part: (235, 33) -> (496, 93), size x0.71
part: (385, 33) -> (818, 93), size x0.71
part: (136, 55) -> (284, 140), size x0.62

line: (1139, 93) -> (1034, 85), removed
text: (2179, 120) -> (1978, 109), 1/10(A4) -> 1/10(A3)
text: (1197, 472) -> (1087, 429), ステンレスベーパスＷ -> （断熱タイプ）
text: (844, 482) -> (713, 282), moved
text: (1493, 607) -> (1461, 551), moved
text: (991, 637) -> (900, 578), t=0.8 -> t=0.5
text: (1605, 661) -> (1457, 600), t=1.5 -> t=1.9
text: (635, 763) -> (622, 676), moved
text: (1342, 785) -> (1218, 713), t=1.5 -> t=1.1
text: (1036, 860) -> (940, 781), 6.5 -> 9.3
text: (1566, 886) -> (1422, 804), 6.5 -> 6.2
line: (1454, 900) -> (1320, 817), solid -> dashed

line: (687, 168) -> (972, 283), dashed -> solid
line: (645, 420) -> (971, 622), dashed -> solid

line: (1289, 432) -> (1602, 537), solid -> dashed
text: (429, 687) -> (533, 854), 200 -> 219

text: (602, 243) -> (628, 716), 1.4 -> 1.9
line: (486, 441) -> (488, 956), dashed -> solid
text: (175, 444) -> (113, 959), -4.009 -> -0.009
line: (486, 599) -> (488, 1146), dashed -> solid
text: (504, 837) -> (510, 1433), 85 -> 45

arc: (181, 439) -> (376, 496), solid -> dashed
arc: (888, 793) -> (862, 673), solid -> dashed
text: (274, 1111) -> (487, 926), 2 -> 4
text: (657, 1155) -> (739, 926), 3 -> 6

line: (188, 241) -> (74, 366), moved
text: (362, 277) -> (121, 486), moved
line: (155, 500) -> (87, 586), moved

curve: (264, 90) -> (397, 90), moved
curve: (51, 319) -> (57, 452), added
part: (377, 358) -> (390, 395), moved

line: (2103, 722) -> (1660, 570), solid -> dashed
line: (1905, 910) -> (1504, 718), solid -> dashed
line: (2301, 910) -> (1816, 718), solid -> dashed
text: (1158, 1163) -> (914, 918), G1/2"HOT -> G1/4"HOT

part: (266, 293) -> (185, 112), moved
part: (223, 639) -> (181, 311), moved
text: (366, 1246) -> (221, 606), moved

● **TO-DO ITEM**: Send back an exact copy of only the lines from the line with "text: (844, 482) -> (713, 282), moved" up to and including the line with "text: (175, 444)" in the data above.

● **WRITTEN REPLY**:
text: (844, 482) -> (713, 282), moved
text: (1493, 607) -> (1461, 551), moved
text: (991, 637) -> (900, 578), t=0.8 -> t=0.5
text: (1605, 661) -> (1457, 600), t=1.5 -> t=1.9
text: (635, 763) -> (622, 676), moved
text: (1342, 785) -> (1218, 713), t=1.5 -> t=1.1
text: (1036, 860) -> (940, 781), 6.5 -> 9.3
text: (1566, 886) -> (1422, 804), 6.5 -> 6.2
line: (1454, 900) -> (1320, 817), solid -> dashed

line: (687, 168) -> (972, 283), dashed -> solid
line: (645, 420) -> (971, 622), dashed -> solid

line: (1289, 432) -> (1602, 537), solid -> dashed
text: (429, 687) -> (533, 854), 200 -> 219

text: (602, 243) -> (628, 716), 1.4 -> 1.9
line: (486, 441) -> (488, 956), dashed -> solid
text: (175, 444) -> (113, 959), -4.009 -> -0.009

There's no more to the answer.